___ Given data ___

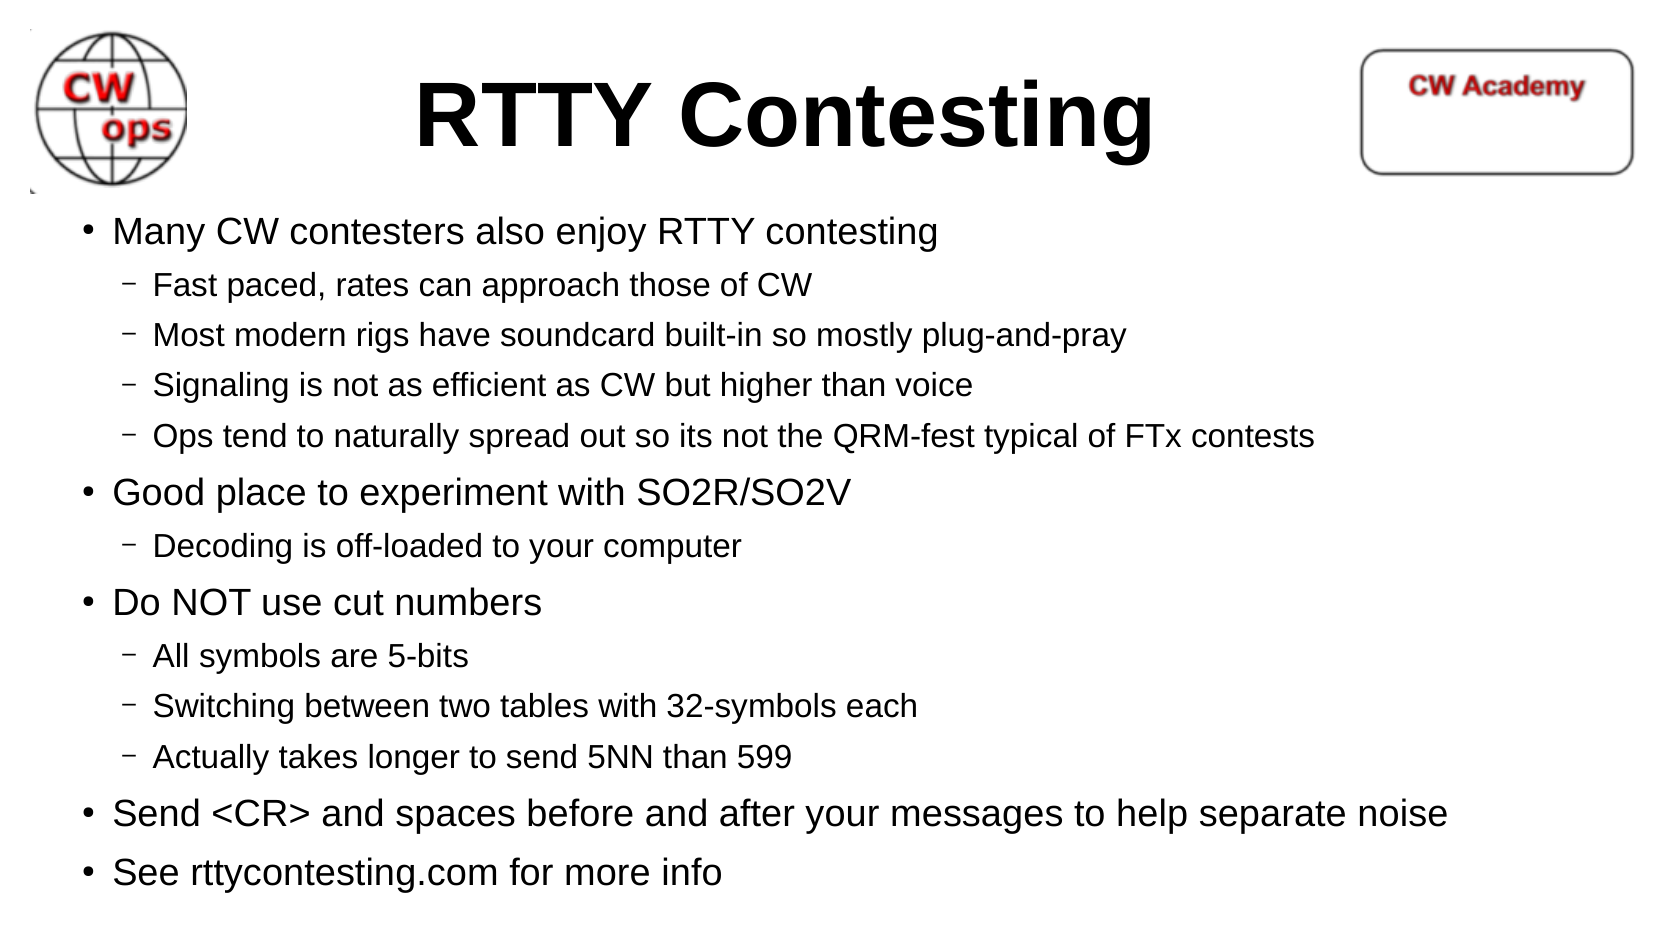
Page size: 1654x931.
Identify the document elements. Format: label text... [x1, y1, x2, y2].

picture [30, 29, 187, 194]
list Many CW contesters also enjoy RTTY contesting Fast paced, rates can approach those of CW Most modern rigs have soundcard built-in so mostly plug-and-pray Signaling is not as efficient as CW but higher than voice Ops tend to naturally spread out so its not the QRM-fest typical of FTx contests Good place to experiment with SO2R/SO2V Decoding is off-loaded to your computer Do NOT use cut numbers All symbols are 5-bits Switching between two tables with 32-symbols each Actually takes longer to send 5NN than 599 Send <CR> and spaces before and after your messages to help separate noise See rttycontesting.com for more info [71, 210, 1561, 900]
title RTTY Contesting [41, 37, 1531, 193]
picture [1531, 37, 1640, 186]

___

Set problem
Write out every line of the records as a numbered list, skipping blank lines. Leave the pictures out of your answer.

Solved problem
1. Page size: 1654x931.
2. Identify the document elements. Format: label text... [x1, y1, x2, y2].
3. picture [30, 29, 187, 194]
4. list Many CW contesters also enjoy RTTY contesting Fast paced, rates can approach those of CW Most modern rigs have soundcard built-in so mostly plug-and-pray Signaling is not as efficient as CW but higher than voice Ops tend to naturally spread out so its not the QRM-fest typical of FTx contests Good place to experiment with SO2R/SO2V Decoding is off-loaded to your computer Do NOT use cut numbers All symbols are 5-bits Switching between two tables with 32-symbols each Actually takes longer to send 5NN than 599 Send <CR> and spaces before and after your messages to help separate noise See rttycontesting.com for more info [71, 210, 1561, 900]
5. title RTTY Contesting [41, 37, 1531, 193]
6. picture [1531, 37, 1640, 186]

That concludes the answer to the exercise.